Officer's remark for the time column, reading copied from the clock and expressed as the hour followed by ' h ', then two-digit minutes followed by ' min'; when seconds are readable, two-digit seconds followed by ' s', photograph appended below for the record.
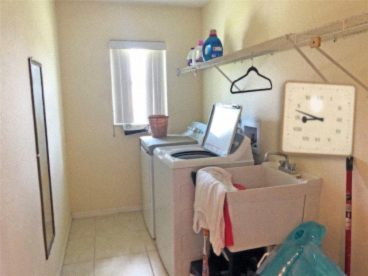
8 h 48 min
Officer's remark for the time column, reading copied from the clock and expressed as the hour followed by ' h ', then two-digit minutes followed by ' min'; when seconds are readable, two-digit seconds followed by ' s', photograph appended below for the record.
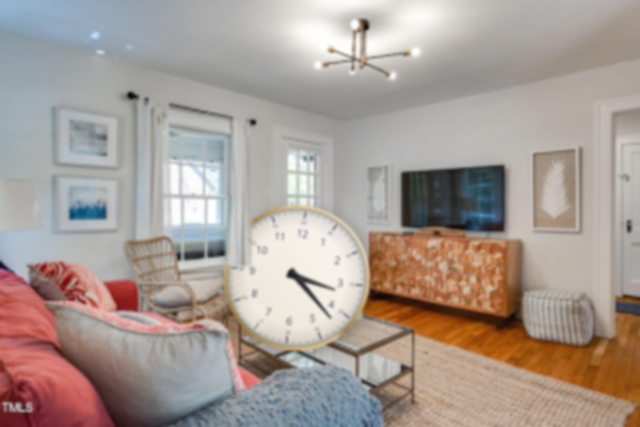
3 h 22 min
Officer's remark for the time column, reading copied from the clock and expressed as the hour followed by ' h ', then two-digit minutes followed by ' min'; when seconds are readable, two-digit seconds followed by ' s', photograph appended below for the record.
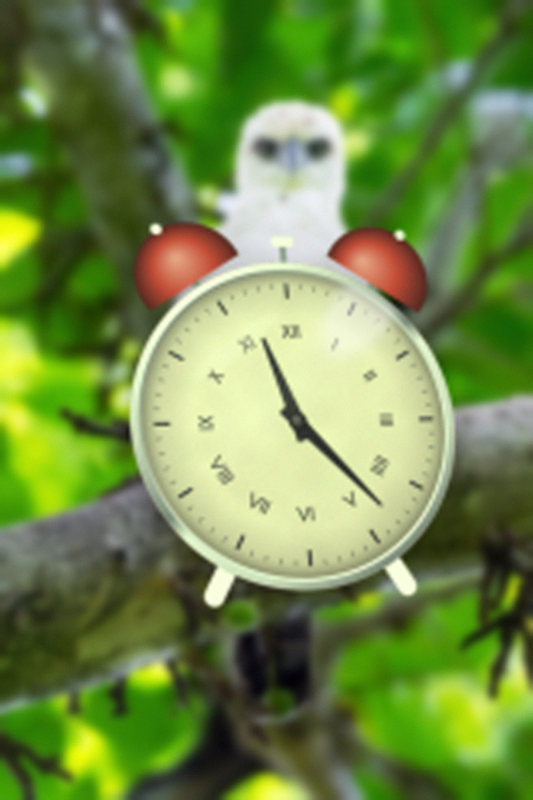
11 h 23 min
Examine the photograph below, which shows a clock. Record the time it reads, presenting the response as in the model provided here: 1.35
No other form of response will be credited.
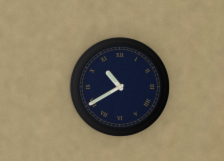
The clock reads 10.40
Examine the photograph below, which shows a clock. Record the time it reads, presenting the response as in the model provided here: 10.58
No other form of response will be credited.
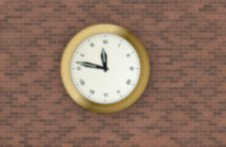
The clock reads 11.47
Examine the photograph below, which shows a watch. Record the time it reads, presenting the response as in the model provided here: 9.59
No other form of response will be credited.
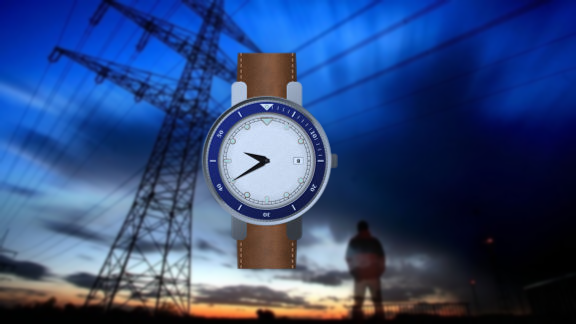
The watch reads 9.40
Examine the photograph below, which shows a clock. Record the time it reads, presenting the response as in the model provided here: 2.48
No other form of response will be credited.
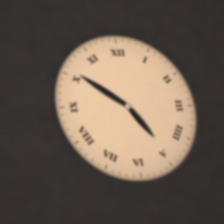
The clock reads 4.51
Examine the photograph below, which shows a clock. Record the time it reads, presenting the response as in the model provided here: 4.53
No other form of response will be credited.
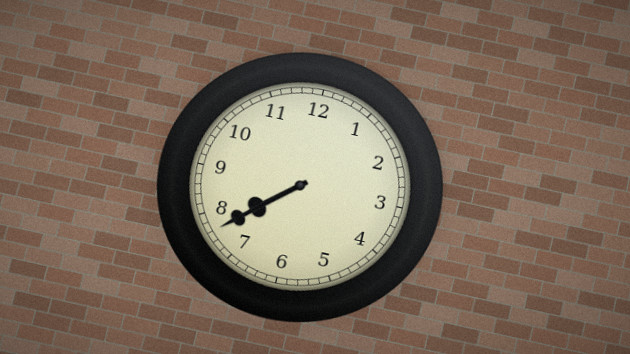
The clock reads 7.38
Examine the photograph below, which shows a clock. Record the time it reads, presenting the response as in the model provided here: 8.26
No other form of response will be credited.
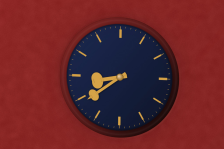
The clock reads 8.39
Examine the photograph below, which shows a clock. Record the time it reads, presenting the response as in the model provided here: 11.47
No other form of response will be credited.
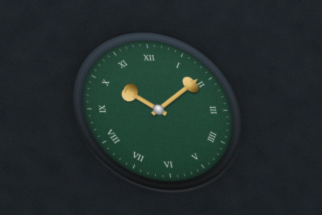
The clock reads 10.09
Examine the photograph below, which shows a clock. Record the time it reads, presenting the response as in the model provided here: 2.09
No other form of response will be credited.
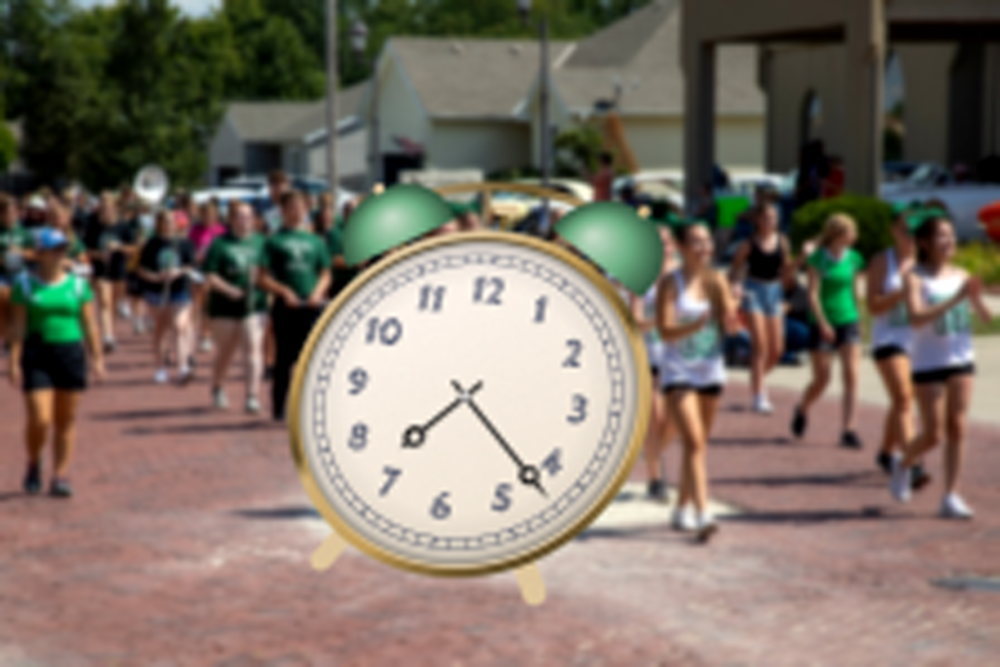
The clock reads 7.22
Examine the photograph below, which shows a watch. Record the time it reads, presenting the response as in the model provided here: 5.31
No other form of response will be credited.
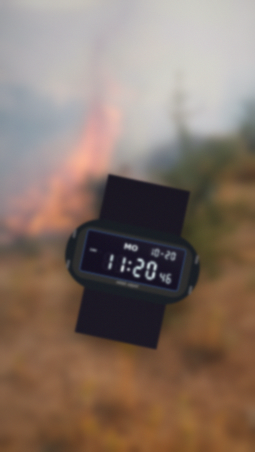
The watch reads 11.20
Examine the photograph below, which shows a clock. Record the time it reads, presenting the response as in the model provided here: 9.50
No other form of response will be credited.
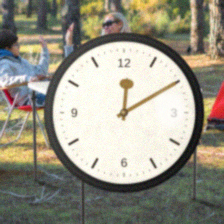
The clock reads 12.10
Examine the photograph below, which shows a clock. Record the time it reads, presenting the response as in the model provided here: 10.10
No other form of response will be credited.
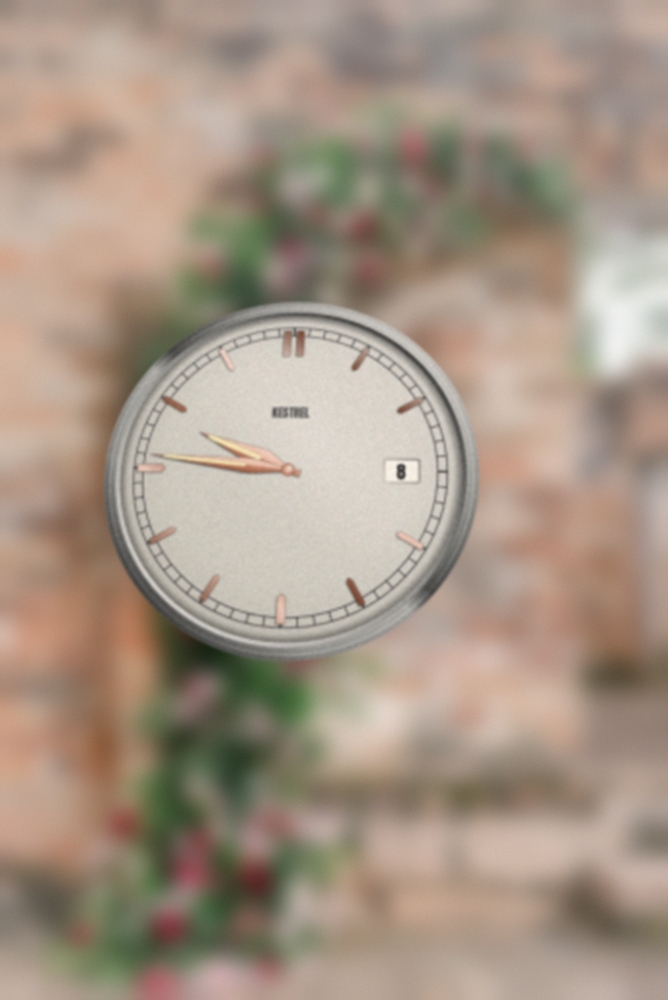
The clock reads 9.46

##########

Write out every row above word for word, leaving out the pictures.

Officer's remark for the time column, reading copied from the clock and expressed as the hour followed by ' h ', then two-digit minutes followed by ' min'; when seconds are readable, two-digit seconds followed by ' s', photograph appended below for the record.
8 h 48 min
Officer's remark for the time column, reading copied from the clock and expressed as the hour followed by ' h ', then two-digit minutes followed by ' min'; when seconds are readable, two-digit seconds followed by ' s', photograph appended below for the record.
3 h 22 min
Officer's remark for the time column, reading copied from the clock and expressed as the hour followed by ' h ', then two-digit minutes followed by ' min'; when seconds are readable, two-digit seconds followed by ' s', photograph appended below for the record.
11 h 23 min
Examine the photograph below, which shows a clock. Record the time it reads, presenting the response as in the model provided here: 1.35
No other form of response will be credited.
The clock reads 10.40
Examine the photograph below, which shows a clock. Record the time it reads, presenting the response as in the model provided here: 10.58
No other form of response will be credited.
The clock reads 11.47
Examine the photograph below, which shows a watch. Record the time it reads, presenting the response as in the model provided here: 9.59
No other form of response will be credited.
The watch reads 9.40
Examine the photograph below, which shows a clock. Record the time it reads, presenting the response as in the model provided here: 2.48
No other form of response will be credited.
The clock reads 4.51
Examine the photograph below, which shows a clock. Record the time it reads, presenting the response as in the model provided here: 4.53
No other form of response will be credited.
The clock reads 7.38
Examine the photograph below, which shows a clock. Record the time it reads, presenting the response as in the model provided here: 8.26
No other form of response will be credited.
The clock reads 8.39
Examine the photograph below, which shows a clock. Record the time it reads, presenting the response as in the model provided here: 11.47
No other form of response will be credited.
The clock reads 10.09
Examine the photograph below, which shows a clock. Record the time it reads, presenting the response as in the model provided here: 2.09
No other form of response will be credited.
The clock reads 7.22
Examine the photograph below, which shows a watch. Record the time it reads, presenting the response as in the model provided here: 5.31
No other form of response will be credited.
The watch reads 11.20
Examine the photograph below, which shows a clock. Record the time it reads, presenting the response as in the model provided here: 9.50
No other form of response will be credited.
The clock reads 12.10
Examine the photograph below, which shows a clock. Record the time it reads, presenting the response as in the model provided here: 10.10
No other form of response will be credited.
The clock reads 9.46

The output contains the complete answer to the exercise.